提供テキスト
摩擦力の値が低いほど、繊維用処理剤により処理した繊維とローラーとの間の摩擦力が低いことを示す。上記の測定条件において摩擦力は16.6N以下が好ましい。
(3-2)繊維-金属間の摩擦力の測定(25℃、300m/分)
(3-1)において糸速度を300m/分としたこと以外は、(3-1)と同じ操作を行い、試料糸と摩擦体との摩擦力を測定した。結果を表1に示す。
摩擦力の値が低いほど、繊維用処理剤により処理した繊維とローラーとの間の摩擦力が低いことを示す。上記の測定条件において摩擦力は20.6N以下が好ましい。
(3-3)高温環境下における繊維-金属間の摩擦力の測定(240℃、0.5m/分)
(2)で作製した試料糸を、温度240℃、湿度40%の条件下で、TORAY式摩擦試験機を用いて表面温度が25℃の摩擦体の表面(表面梨地クロムメッキ、直径5cmの円柱状の摩擦体)に初期荷重0.98N、糸速度0.5m/分、接触角180°で接触させた後の荷重を測定し、試料糸と摩擦体との摩擦力とした。結果を表1に示す。
摩擦力の値が低いほど、繊維用処理剤により処理した繊維とローラーとの間の摩擦力が低いことを示す。上記の測定条件において摩擦力は13.1N以下が好ましい。
(3-4)高温環境下における繊維-金属間の摩擦力の測定(240℃、300m/分)
(3-3)において糸速度を300m/分としたこと以外は、(3-3)と同じ操作を行い、試料糸と摩擦体との摩擦力を測定した。結果を表1に示す。

依頼内容 A
記録の先頭から始まり「Basis: Basis -> Scale」を含む行で終わる範囲（両端を含む）を、空行を除いて、行番号を「番号」列、行を「内容」列とするMarkdownの表にしてください。

演習入力
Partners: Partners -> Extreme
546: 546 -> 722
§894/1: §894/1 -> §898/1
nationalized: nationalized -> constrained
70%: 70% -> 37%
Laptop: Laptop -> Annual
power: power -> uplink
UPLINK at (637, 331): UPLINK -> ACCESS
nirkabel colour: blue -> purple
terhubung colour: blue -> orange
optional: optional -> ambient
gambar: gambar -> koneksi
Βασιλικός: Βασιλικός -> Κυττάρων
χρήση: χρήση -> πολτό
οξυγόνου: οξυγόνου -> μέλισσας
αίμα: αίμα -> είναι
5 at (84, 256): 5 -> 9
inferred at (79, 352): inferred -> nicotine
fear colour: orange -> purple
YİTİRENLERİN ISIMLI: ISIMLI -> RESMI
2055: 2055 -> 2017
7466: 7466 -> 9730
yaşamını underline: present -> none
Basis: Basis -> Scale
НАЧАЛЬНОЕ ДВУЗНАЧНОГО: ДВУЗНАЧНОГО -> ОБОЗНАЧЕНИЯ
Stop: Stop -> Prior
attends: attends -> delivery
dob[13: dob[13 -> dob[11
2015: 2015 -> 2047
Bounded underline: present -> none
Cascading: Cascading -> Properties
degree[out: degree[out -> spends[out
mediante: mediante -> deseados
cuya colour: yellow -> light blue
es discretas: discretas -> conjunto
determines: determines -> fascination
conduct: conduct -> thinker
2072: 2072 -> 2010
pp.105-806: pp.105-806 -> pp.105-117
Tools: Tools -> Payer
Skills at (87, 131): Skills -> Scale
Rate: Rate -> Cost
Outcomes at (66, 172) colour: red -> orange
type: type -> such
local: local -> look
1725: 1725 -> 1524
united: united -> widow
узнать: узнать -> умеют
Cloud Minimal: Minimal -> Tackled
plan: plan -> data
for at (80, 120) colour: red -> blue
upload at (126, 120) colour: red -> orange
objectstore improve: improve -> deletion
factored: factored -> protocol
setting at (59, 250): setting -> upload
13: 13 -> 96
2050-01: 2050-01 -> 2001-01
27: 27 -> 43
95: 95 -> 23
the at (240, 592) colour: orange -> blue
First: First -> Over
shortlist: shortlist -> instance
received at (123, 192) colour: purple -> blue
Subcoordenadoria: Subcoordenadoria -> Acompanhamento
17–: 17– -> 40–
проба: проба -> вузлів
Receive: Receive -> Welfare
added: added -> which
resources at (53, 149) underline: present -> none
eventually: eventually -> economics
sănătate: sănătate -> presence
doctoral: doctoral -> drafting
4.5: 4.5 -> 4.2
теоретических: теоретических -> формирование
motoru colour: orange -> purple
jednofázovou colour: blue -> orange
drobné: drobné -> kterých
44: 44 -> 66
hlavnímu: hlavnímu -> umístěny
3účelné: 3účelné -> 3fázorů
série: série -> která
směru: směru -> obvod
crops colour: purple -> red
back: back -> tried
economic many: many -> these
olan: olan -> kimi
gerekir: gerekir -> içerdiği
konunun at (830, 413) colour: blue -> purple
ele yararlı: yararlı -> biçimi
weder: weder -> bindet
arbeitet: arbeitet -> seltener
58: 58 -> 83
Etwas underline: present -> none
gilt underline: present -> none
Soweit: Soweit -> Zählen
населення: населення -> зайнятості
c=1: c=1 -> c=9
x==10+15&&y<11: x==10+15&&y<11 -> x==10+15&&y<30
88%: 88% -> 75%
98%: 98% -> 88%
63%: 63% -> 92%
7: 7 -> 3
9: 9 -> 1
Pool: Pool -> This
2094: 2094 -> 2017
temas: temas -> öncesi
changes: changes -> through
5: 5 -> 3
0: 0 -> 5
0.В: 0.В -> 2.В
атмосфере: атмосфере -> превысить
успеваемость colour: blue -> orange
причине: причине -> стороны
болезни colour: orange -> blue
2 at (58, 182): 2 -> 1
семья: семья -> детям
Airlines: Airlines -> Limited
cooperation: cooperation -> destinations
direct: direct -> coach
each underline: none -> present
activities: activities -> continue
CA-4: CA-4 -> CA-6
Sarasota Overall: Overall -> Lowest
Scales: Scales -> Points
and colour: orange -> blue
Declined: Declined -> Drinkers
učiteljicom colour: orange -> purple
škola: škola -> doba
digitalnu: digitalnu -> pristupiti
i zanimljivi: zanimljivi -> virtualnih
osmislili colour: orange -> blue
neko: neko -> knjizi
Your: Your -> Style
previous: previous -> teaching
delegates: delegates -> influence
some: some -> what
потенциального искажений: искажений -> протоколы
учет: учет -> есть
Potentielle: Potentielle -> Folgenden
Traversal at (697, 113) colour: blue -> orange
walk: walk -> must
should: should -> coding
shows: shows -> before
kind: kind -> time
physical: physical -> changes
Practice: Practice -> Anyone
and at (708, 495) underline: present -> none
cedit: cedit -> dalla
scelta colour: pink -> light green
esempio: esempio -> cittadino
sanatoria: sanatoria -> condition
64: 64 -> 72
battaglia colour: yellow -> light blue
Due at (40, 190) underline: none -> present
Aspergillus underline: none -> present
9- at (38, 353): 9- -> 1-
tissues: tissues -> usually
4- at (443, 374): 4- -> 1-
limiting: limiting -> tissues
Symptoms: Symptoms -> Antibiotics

依頼内容 B
提供テキストでは、(3-3)の測定で試料糸を摩擦体に接触させる際の初期荷重はいくらか。

結果 A
| 番号 | 内容 |
|---|---|
| 1 | Partners: Partners -> Extreme |
| 2 | 546: 546 -> 722 |
| 3 | §894/1: §894/1 -> §898/1 |
| 4 | nationalized: nationalized -> constrained |
| 5 | 70%: 70% -> 37% |
| 6 | Laptop: Laptop -> Annual |
| 7 | power: power -> uplink |
| 8 | UPLINK at (637, 331): UPLINK -> ACCESS |
| 9 | nirkabel colour: blue -> purple |
| 10 | terhubung colour: blue -> orange |
| 11 | optional: optional -> ambient |
| 12 | gambar: gambar -> koneksi |
| 13 | Βασιλικός: Βασιλικός -> Κυττάρων |
| 14 | χρήση: χρήση -> πολτό |
| 15 | οξυγόνου: οξυγόνου -> μέλισσας |
| 16 | αίμα: αίμα -> είναι |
| 17 | 5 at (84, 256): 5 -> 9 |
| 18 | inferred at (79, 352): inferred -> nicotine |
| 19 | fear colour: orange -> purple |
| 20 | YİTİRENLERİN ISIMLI: ISIMLI -> RESMI |
| 21 | 2055: 2055 -> 2017 |
| 22 | 7466: 7466 -> 9730 |
| 23 | yaşamını underline: present -> none |
| 24 | Basis: Basis -> Scale |

結果 B
0.98N